4) Combatting Skimming Tendencies

My genre is user-generated teen fiction. User-generated teen fiction refers to serialized stories published online for and by young adults and teens. Authors (used here to refer to any individual who posts his or her work online for other individuals to read) post single chapters at a time, creating a following readership that waits for updates. Interactive features of such stories include the ability of readers to vote on chapters and post in-line comments on specific paragraphs, lines, or words of the text, as well as the ability of the author to include bonus media like book trailer videos, songs corresponding with written chapters, pictures of the characters, and even requests for content suggestions. These interactive features help to foster a community between young adult writers and readers, offering feedback and support to beginning authors.

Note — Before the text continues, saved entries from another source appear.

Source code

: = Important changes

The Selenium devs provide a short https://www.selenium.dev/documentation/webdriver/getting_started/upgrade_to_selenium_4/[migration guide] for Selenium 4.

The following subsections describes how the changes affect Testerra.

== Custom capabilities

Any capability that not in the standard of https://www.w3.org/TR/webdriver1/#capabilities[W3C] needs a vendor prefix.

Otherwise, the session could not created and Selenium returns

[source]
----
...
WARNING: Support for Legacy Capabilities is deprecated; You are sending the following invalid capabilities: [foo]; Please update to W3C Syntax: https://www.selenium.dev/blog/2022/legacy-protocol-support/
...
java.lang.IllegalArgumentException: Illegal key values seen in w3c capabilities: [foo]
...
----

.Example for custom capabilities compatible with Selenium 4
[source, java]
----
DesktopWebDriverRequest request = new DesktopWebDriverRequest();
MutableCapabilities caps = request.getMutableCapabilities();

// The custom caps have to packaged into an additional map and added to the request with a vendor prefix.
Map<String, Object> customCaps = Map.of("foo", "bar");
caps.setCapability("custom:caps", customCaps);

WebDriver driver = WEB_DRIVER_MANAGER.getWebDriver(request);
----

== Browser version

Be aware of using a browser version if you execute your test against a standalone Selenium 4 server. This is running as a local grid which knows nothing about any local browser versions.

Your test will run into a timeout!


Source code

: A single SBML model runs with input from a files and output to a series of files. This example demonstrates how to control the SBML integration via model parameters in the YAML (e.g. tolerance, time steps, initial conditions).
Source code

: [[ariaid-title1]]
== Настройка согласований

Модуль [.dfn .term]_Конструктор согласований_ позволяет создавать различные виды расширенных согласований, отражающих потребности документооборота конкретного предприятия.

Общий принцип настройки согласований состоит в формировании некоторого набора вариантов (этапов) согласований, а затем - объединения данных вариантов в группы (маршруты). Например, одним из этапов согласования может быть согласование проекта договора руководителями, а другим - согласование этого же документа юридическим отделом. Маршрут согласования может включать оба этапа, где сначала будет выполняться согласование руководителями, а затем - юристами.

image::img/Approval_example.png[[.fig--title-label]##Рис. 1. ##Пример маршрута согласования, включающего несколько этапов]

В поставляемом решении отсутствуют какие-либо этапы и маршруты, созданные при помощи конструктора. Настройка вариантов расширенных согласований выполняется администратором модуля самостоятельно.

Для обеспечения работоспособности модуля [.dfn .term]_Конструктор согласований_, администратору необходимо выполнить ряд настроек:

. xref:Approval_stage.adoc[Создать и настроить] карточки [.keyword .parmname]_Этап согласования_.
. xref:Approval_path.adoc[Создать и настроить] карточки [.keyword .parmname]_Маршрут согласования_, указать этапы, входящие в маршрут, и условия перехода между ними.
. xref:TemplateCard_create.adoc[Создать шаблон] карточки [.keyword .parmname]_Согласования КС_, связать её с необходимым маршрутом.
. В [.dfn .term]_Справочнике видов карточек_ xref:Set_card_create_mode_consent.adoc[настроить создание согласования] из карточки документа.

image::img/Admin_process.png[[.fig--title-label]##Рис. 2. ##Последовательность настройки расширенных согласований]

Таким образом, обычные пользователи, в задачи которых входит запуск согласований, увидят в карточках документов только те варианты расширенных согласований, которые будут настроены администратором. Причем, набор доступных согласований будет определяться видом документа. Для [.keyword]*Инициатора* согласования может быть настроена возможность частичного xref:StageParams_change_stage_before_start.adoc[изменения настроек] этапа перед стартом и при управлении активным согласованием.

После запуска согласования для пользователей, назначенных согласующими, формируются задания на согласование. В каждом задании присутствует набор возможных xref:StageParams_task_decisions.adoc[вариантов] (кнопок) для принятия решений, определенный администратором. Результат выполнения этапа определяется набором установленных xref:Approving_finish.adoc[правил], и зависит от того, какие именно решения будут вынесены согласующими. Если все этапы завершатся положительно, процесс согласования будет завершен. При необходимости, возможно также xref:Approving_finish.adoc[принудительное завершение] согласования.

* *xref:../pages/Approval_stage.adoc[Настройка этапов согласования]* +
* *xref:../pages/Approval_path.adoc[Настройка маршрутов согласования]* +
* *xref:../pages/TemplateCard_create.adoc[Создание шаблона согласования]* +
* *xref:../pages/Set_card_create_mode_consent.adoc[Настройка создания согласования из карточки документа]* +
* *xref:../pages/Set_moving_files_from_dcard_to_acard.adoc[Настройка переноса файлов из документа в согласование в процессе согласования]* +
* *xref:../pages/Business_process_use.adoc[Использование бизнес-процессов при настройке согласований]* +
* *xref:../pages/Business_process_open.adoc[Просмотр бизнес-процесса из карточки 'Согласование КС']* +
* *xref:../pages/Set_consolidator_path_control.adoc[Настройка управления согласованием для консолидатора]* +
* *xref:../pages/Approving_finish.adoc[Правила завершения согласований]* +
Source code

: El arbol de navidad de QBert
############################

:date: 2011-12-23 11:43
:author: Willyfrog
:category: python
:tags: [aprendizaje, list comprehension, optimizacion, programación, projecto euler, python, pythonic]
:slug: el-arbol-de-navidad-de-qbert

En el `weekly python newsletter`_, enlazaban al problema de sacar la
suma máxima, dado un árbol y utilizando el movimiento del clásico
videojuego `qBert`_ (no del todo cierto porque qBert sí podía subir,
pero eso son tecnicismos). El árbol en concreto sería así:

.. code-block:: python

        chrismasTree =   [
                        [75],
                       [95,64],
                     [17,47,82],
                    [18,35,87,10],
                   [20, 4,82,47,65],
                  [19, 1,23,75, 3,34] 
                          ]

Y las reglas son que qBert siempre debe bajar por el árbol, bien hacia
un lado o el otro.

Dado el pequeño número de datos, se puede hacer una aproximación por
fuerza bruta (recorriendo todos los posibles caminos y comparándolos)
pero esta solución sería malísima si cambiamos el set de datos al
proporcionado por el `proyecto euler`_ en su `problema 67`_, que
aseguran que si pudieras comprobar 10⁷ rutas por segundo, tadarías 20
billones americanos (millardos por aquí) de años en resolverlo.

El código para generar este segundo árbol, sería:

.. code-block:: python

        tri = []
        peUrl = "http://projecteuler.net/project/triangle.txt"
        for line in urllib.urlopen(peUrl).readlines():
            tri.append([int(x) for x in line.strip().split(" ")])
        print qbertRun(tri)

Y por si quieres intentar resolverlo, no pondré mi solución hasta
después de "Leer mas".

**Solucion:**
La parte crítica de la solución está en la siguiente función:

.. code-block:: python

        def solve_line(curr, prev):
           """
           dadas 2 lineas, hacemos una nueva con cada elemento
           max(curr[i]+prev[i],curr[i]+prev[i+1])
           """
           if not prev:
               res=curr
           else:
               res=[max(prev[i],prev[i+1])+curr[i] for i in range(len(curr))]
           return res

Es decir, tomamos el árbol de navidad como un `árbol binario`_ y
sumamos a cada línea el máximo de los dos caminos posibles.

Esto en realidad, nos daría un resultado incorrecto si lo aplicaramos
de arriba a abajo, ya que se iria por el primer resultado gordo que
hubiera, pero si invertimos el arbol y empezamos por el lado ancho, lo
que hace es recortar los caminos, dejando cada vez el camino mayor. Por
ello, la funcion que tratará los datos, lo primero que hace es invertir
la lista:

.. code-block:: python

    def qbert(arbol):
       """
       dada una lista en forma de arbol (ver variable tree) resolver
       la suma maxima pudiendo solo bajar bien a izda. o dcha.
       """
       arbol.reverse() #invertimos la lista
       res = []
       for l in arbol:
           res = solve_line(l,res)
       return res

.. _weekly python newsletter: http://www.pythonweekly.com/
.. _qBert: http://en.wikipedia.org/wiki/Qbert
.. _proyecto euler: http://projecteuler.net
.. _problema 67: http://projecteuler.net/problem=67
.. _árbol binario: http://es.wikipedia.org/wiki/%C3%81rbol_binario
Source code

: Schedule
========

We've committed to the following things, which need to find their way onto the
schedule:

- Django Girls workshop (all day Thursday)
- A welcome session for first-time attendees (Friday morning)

My most interesting finding so far is that serialized updates (such as those inherent in user-generated fiction) could be a way to counter modern rapid reading tendencies, such as browsing, surfing, and navigating.  In an interview, Yael Goldstein Love, the co-founder and editorial director of Plympton Publishing, revealed that what stops most people from reading more books is a lack of time, and not knowing what to read next. She claims, “Serialization helps with both. If you feel like you don’t have a lot of time to spare you don’t want to pick up a 300 page novel. But who doesn’t have half an hour to spare here and there for a serial installment? It’s a great way to ease people into reading longer works” (Bunting). Together, serialized updates, multimedia elements, and mobile availability have allowed user-generated teen fiction to contend with such decreasing attention spans.

My biggest challenge is finding sources directly relating to my genre, mostly because it’s so new and because it’s based on a mashup of other ancestral genres (such as blogs, fan fiction, and serialized fiction). However, branching out my search parameters, I’ve been able to find a good number of sources that relate to the formal features of my genre, or that speak to some of its ancestral genres. So far these sources seem to be piecing together nicely and in interesting ways. I’m seeing some connections I’d never expected.

My genre has a lot of shifting author/reader roles, with much of the audience for the genre made up of fellow writers. As such, I was very interested in Lunsford and Ede’s rhetorical triangle—“the set of relationships among text, author, and audience out of which meaning grows” (8). It was very interesting to see this in action within my genre, where reader comments can directly influence the content of a text through in-line comments and revision suggestions (Herman).

 

 

Word Count: 450

Works Cited:

Bunting, Joe. “Why You Should Write Serialized Novels: Interview With Plympton Publishing.” The Write Practice, 19 Mar. 2013, thewritepractice.com/serial-novels/.

Herman, Barbara. “What Is Wattpad? The ‘YouTube For Stories’ Is Transforming Book Publishing.” International Business Times, 23 Oct. 2014, www.ibtimes.com/what-wattpad-youtube-stories-transforming-book-publishing-1710151.

Lunsford , Andrea, and Lisa Ede. ““Among the Audience”: On Audience in an Age of New Literacies.” pp. 1–38., drive.google.com/file/d/1fqlCp3Rl_l3f7B8-I-MBNqxqtjIgxHZU/view.